Task prompt ->
Your answer should hold all lines of the entries that include the word "approval".

··········

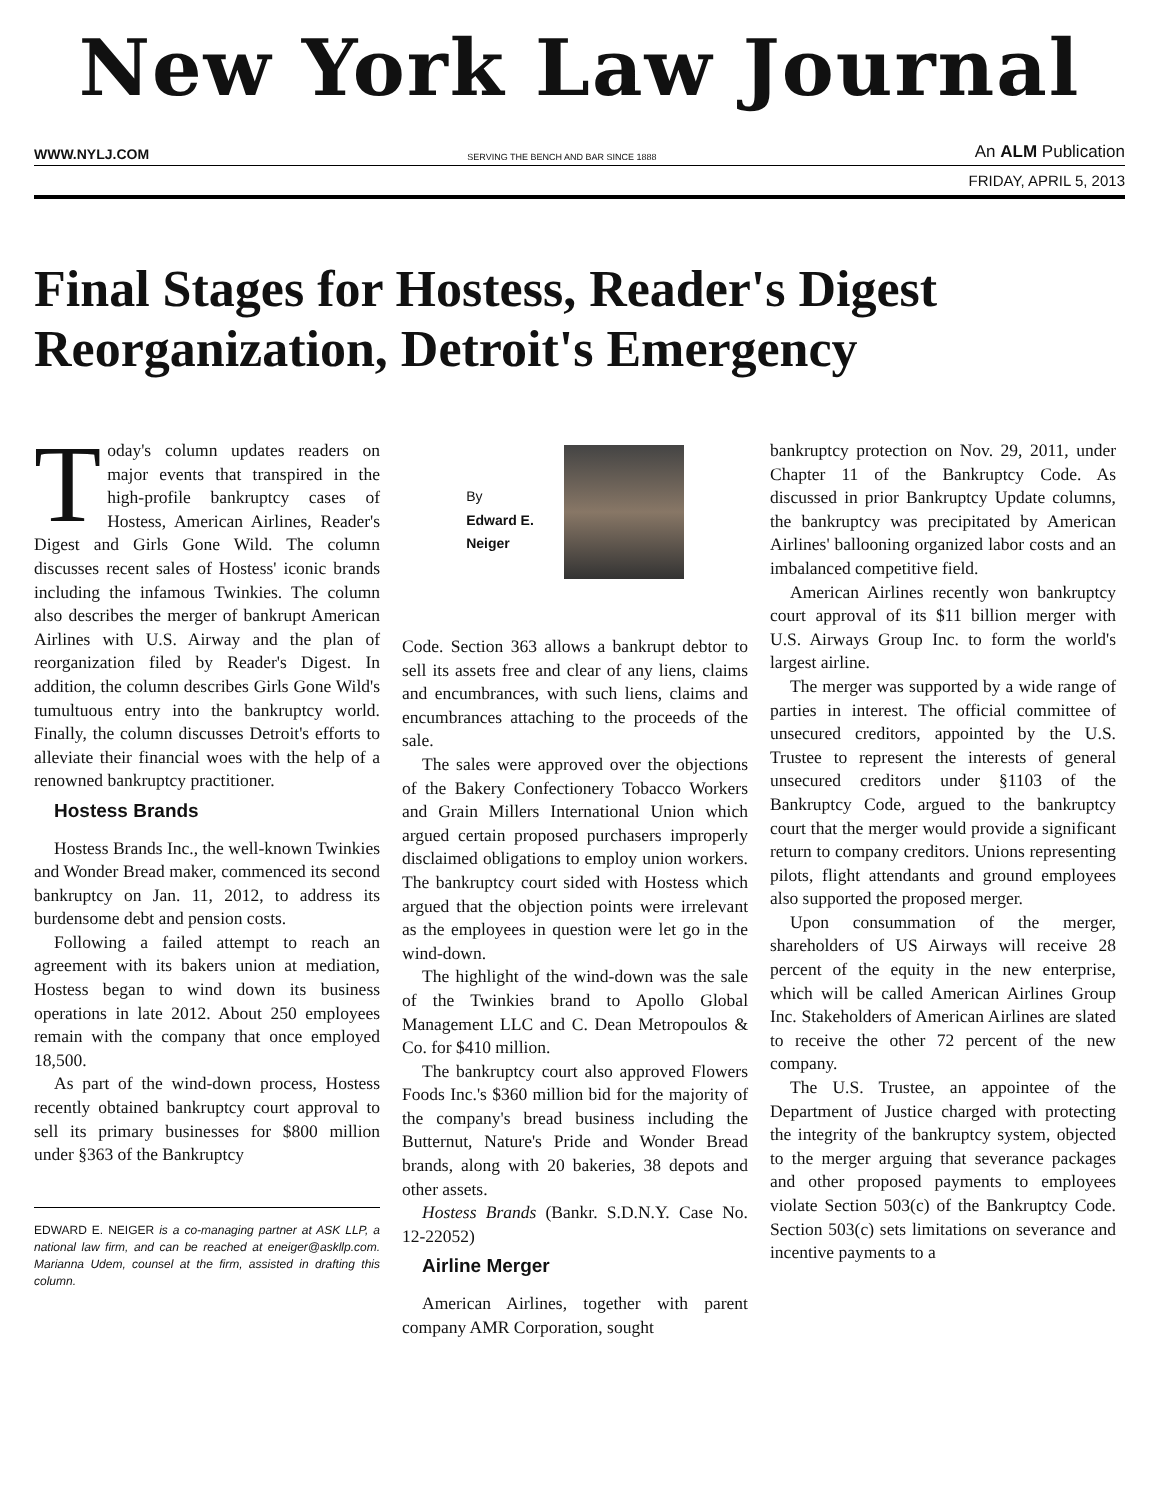New York Law Journal
WWW.NYLJ.COM SERVING THE BENCH AND BAR SINCE 1888 An ALM Publication
FRIDAY, APRIL 5, 2013
Final Stages for Hostess, Reader's Digest Reorganization, Detroit's Emergency
Today's column updates readers on major events that transpired in the high-profile bankruptcy cases of Hostess, American Airlines, Reader's Digest and Girls Gone Wild. The column discusses recent sales of Hostess' iconic brands including the infamous Twinkies. The column also describes the merger of bankrupt American Airlines with U.S. Airway and the plan of reorganization filed by Reader's Digest. In addition, the column describes Girls Gone Wild's tumultuous entry into the bankruptcy world. Finally, the column discusses Detroit's efforts to alleviate their financial woes with the help of a renowned bankruptcy practitioner.
Hostess Brands
Hostess Brands Inc., the well-known Twinkies and Wonder Bread maker, commenced its second bankruptcy on Jan. 11, 2012, to address its burdensome debt and pension costs.
Following a failed attempt to reach an agreement with its bakers union at mediation, Hostess began to wind down its business operations in late 2012. About 250 employees remain with the company that once employed 18,500.
As part of the wind-down process, Hostess recently obtained bankruptcy court approval to sell its primary businesses for $800 million under §363 of the Bankruptcy
EDWARD E. NEIGER is a co-managing partner at ASK LLP, a national law firm, and can be reached at eneiger@askllp.com. Marianna Udem, counsel at the firm, assisted in drafting this column.
By
Edward E.
Neiger
Code. Section 363 allows a bankrupt debtor to sell its assets free and clear of any liens, claims and encumbrances, with such liens, claims and encumbrances attaching to the proceeds of the sale.
The sales were approved over the objections of the Bakery Confectionery Tobacco Workers and Grain Millers International Union which argued certain proposed purchasers improperly disclaimed obligations to employ union workers. The bankruptcy court sided with Hostess which argued that the objection points were irrelevant as the employees in question were let go in the wind-down.
The highlight of the wind-down was the sale of the Twinkies brand to Apollo Global Management LLC and C. Dean Metropoulos & Co. for $410 million.
The bankruptcy court also approved Flowers Foods Inc.'s $360 million bid for the majority of the company's bread business including the Butternut, Nature's Pride and Wonder Bread brands, along with 20 bakeries, 38 depots and other assets.
Hostess Brands (Bankr. S.D.N.Y. Case No. 12-22052)
Airline Merger
American Airlines, together with parent company AMR Corporation, sought
bankruptcy protection on Nov. 29, 2011, under Chapter 11 of the Bankruptcy Code. As discussed in prior Bankruptcy Update columns, the bankruptcy was precipitated by American Airlines' ballooning organized labor costs and an imbalanced competitive field.
American Airlines recently won bankruptcy court approval of its $11 billion merger with U.S. Airways Group Inc. to form the world's largest airline.
The merger was supported by a wide range of parties in interest. The official committee of unsecured creditors, appointed by the U.S. Trustee to represent the interests of general unsecured creditors under §1103 of the Bankruptcy Code, argued to the bankruptcy court that the merger would provide a significant return to company creditors. Unions representing pilots, flight attendants and ground employees also supported the proposed merger.
Upon consummation of the merger, shareholders of US Airways will receive 28 percent of the equity in the new enterprise, which will be called American Airlines Group Inc. Stakeholders of American Airlines are slated to receive the other 72 percent of the new company.
The U.S. Trustee, an appointee of the Department of Justice charged with protecting the integrity of the bankruptcy system, objected to the merger arguing that severance packages and other proposed payments to employees violate Section 503(c) of the Bankruptcy Code. Section 503(c) sets limitations on severance and incentive payments to a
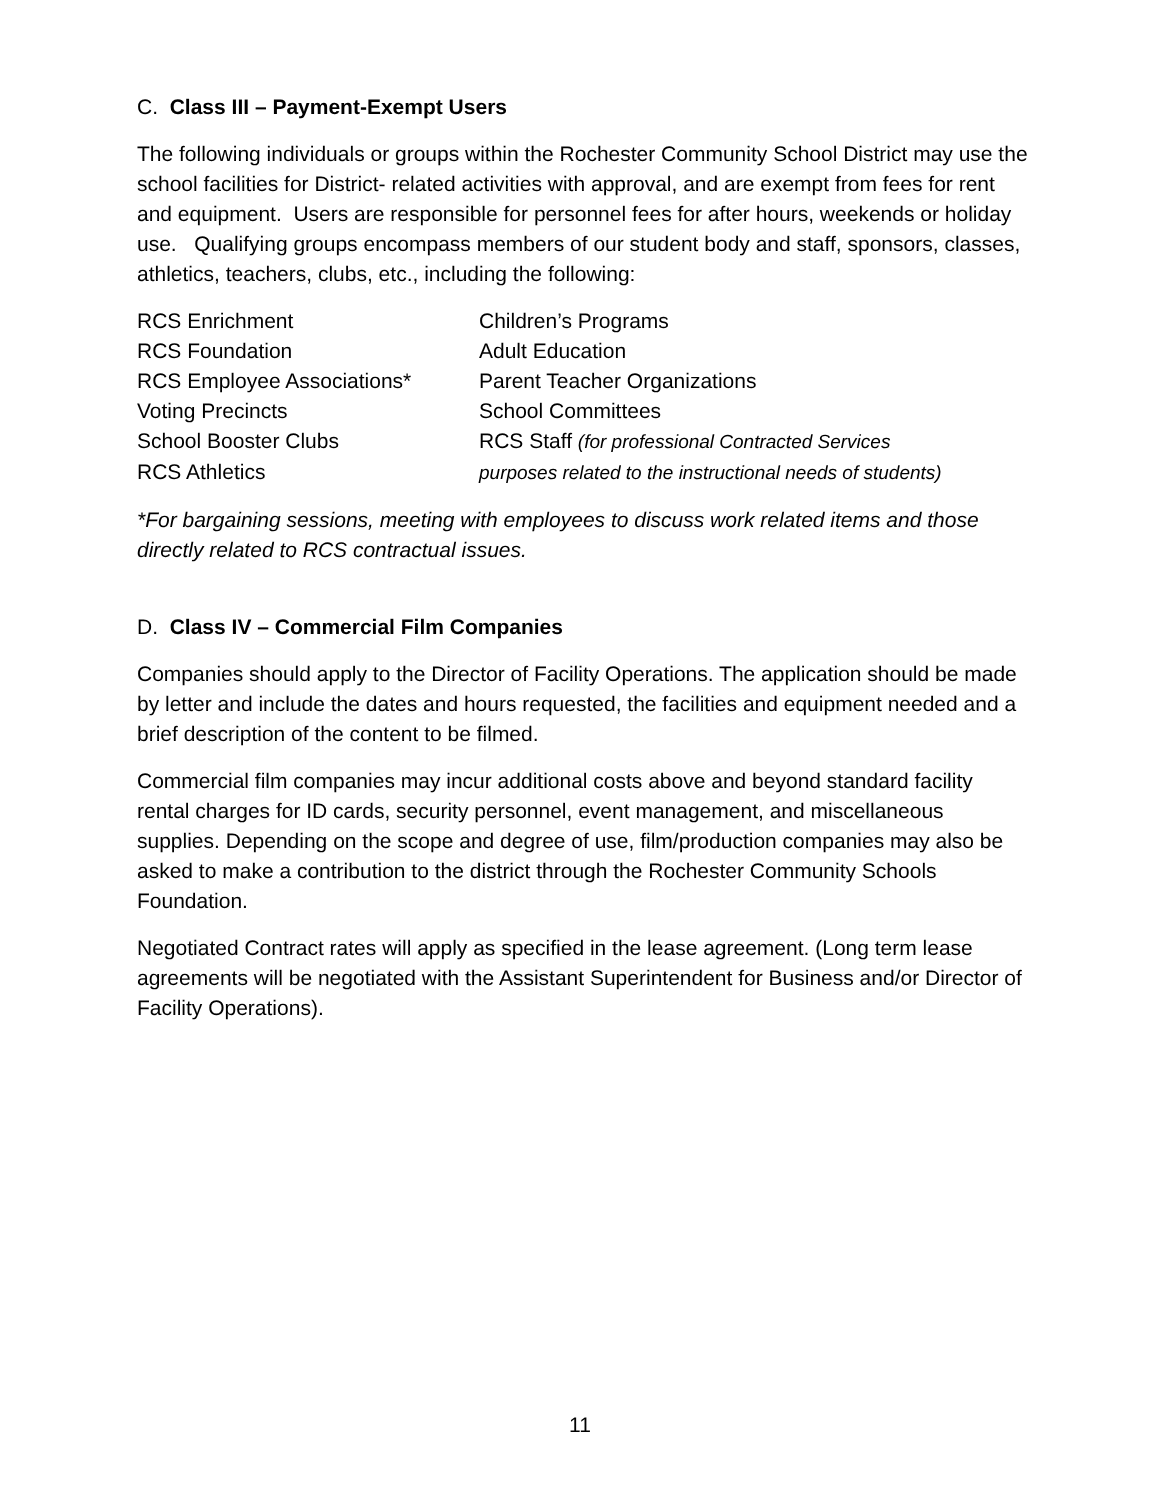C. Class III – Payment-Exempt Users
The following individuals or groups within the Rochester Community School District may use the school facilities for District- related activities with approval, and are exempt from fees for rent and equipment. Users are responsible for personnel fees for after hours, weekends or holiday use. Qualifying groups encompass members of our student body and staff, sponsors, classes, athletics, teachers, clubs, etc., including the following:
| RCS Enrichment | Children’s Programs |
| RCS Foundation | Adult Education |
| RCS Employee Associations* | Parent Teacher Organizations |
| Voting Precincts | School Committees |
| School Booster Clubs | RCS Staff (for professional Contracted Services |
| RCS Athletics | purposes related to the instructional needs of students) |
*For bargaining sessions, meeting with employees to discuss work related items and those directly related to RCS contractual issues.
D. Class IV – Commercial Film Companies
Companies should apply to the Director of Facility Operations. The application should be made by letter and include the dates and hours requested, the facilities and equipment needed and a brief description of the content to be filmed.
Commercial film companies may incur additional costs above and beyond standard facility rental charges for ID cards, security personnel, event management, and miscellaneous supplies. Depending on the scope and degree of use, film/production companies may also be asked to make a contribution to the district through the Rochester Community Schools Foundation.
Negotiated Contract rates will apply as specified in the lease agreement. (Long term lease agreements will be negotiated with the Assistant Superintendent for Business and/or Director of Facility Operations).
11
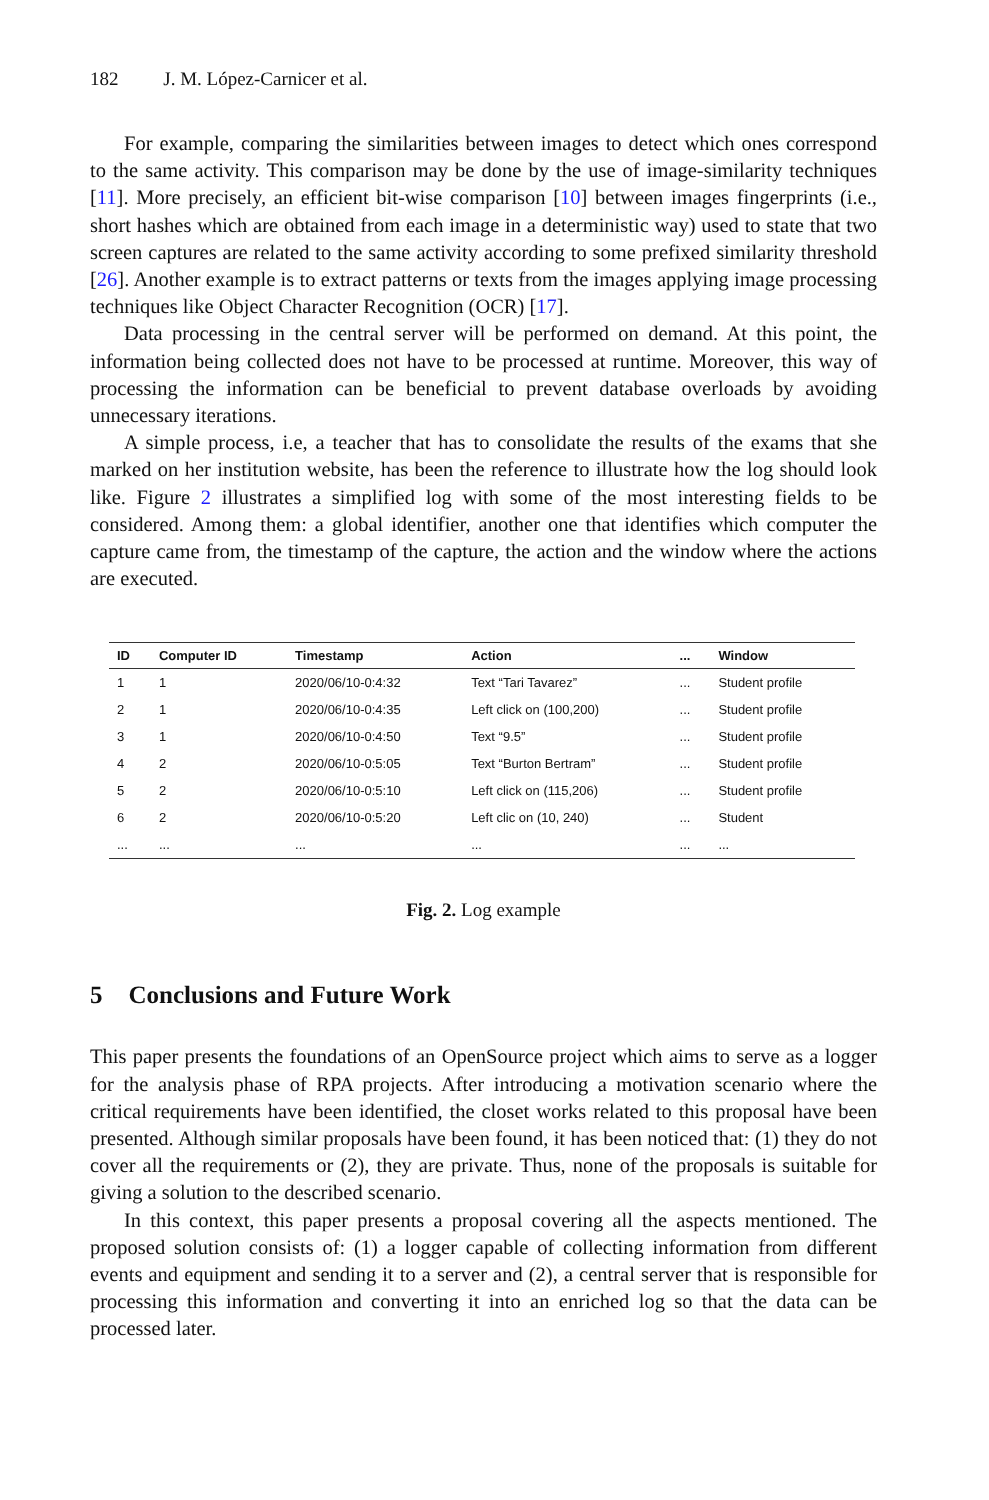182 J. M. López-Carnicer et al.
For example, comparing the similarities between images to detect which ones correspond to the same activity. This comparison may be done by the use of image-similarity techniques [11]. More precisely, an efficient bit-wise comparison [10] between images fingerprints (i.e., short hashes which are obtained from each image in a deterministic way) used to state that two screen captures are related to the same activity according to some prefixed similarity threshold [26]. Another example is to extract patterns or texts from the images applying image processing techniques like Object Character Recognition (OCR) [17].
Data processing in the central server will be performed on demand. At this point, the information being collected does not have to be processed at runtime. Moreover, this way of processing the information can be beneficial to prevent database overloads by avoiding unnecessary iterations.
A simple process, i.e, a teacher that has to consolidate the results of the exams that she marked on her institution website, has been the reference to illustrate how the log should look like. Figure 2 illustrates a simplified log with some of the most interesting fields to be considered. Among them: a global identifier, another one that identifies which computer the capture came from, the timestamp of the capture, the action and the window where the actions are executed.
| ID | Computer ID | Timestamp | Action | ... | Window |
| --- | --- | --- | --- | --- | --- |
| 1 | 1 | 2020/06/10-0:4:32 | Text “Tari Tavarez” | ... | Student profile |
| 2 | 1 | 2020/06/10-0:4:35 | Left click on (100,200) | ... | Student profile |
| 3 | 1 | 2020/06/10-0:4:50 | Text “9.5” | ... | Student profile |
| 4 | 2 | 2020/06/10-0:5:05 | Text “Burton Bertram” | ... | Student profile |
| 5 | 2 | 2020/06/10-0:5:10 | Left click on (115,206) | ... | Student profile |
| 6 | 2 | 2020/06/10-0:5:20 | Left clic on (10, 240) | ... | Student |
| ... | ... | ... | ... | ... | ... |
Fig. 2. Log example
5 Conclusions and Future Work
This paper presents the foundations of an OpenSource project which aims to serve as a logger for the analysis phase of RPA projects. After introducing a motivation scenario where the critical requirements have been identified, the closet works related to this proposal have been presented. Although similar proposals have been found, it has been noticed that: (1) they do not cover all the requirements or (2), they are private. Thus, none of the proposals is suitable for giving a solution to the described scenario.
In this context, this paper presents a proposal covering all the aspects mentioned. The proposed solution consists of: (1) a logger capable of collecting information from different events and equipment and sending it to a server and (2), a central server that is responsible for processing this information and converting it into an enriched log so that the data can be processed later.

··········

Exercise output ->
As part of the wind-down process, Hostess recently obtained bankruptcy court approval to sell its primary businesses for $800 million under §363 of the Bankruptcy
American Airlines recently won bankruptcy court approval of its $11 billion merger with U.S. Airways Group Inc. to form the world's largest airline.
The following individuals or groups within the Rochester Community School District may use the school facilities for District- related activities with approval, and are exempt from fees for rent and equipment. Users are responsible for personnel fees for after hours, weekends or holiday use. Qualifying groups encompass members of our student body and staff, sponsors, classes, athletics, teachers, clubs, etc., including the following:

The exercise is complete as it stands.